Consider for simplicity the case

```Implication
AND L1 L4 L7 L9
R
```

Then, the issue at hand is to calculate

```P( R | L1 & L4 & L7 & L9)
```

which may be done e.g. via

```P( R | L1 & L4 & L7 & L9) = P( R & L1 & L4 & L7 & L9)  / P( L1 & L4 & L7 & L9)
```

Next, the numerator and denominator may be calculated using the intersection version of the inclusion-exclusion formula

This requires us to calculate a bunch of stuff like

```P(~R & ~L1 & ~ L4)
P(~R & ~L1 & ~ L7)
...
```

and if we wanted to get even higher-order dependencies, stuff like

```P(~R & ~L1 & ~ L4 & ~L7)
P(~R & ~L1 & ~ L7 & ~L9)
...
```

Note that each of these conditional probabilities involves calculation of the probability of an AndLink, e.g.

```Andlink
```

for P(~R & ~L1 & ~ L4). This may be done via the methods described in the previous section; or it could be done via applying the inclusion/exclusion based AndRule to be described below (which works similarly to the AndImplicationRule we are describing in this section now).
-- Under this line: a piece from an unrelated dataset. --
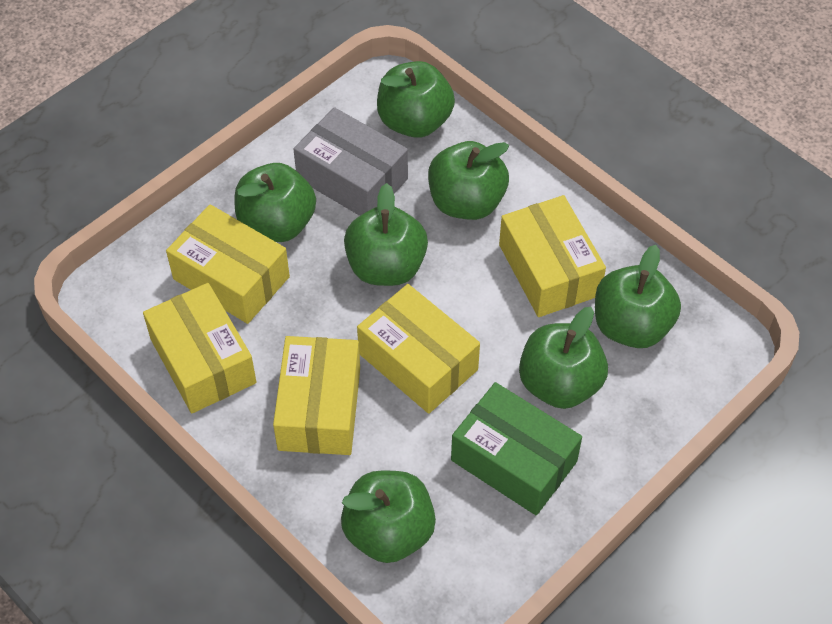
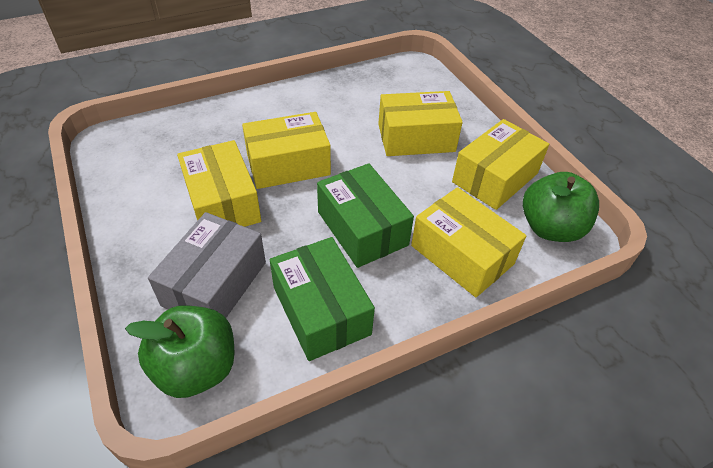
green apple: [234,163,316,242] [341,471,436,563] [344,183,428,286] [377,61,455,138] [428,141,509,220] [519,307,608,409] [595,245,681,348] = 7 -> [125,305,234,398] [523,172,599,242] = 2
green box: [451,382,582,515] = 1 -> [270,237,375,361] [317,163,414,268] = 2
## The Harder Case, where the Conjunction Has Many Terms

Next, if there is a larger number of Li in the conjunction at the source of the implication, then one approach is to approximate the inclusion-exclusion formula by leaving out small terms. This basically comes down to "frequent rule-combination mining" followed by inclusion-exclusion calculations based on the frequent rules only...

Then we can do basic FIM style data mining find the reasonably frequent pairs (~L_i & ~L_j) [where frequency is calculated using the methods outlined above for estimating predicate truth value across the Atomspace]

Then for the reasonably frequent pairs, we find the reasonably frequent triples (~L_i & ~L_j & ~L_k)

(I suspect that might be all the iterations needed in the vast majority of real-world cases, but in principle one could go on to quadruples as well. )

Then, one could do as suggested in above in the small-conjunction case, but restricting attention only to those tuples identified as reasonably frequent.

# AndRule

The same methods just outlined for

```Implication
AND L1 L2 ... Lk
R
```

can obviously be applied to

```AND L1 L2 ... Lk
```

equally well. For small conjunctions one can use inclusion-exclusion; for larger conjunctions one can use FIM on the conjuncted terms, to do inclusion-exclusion using only nontrivial terms.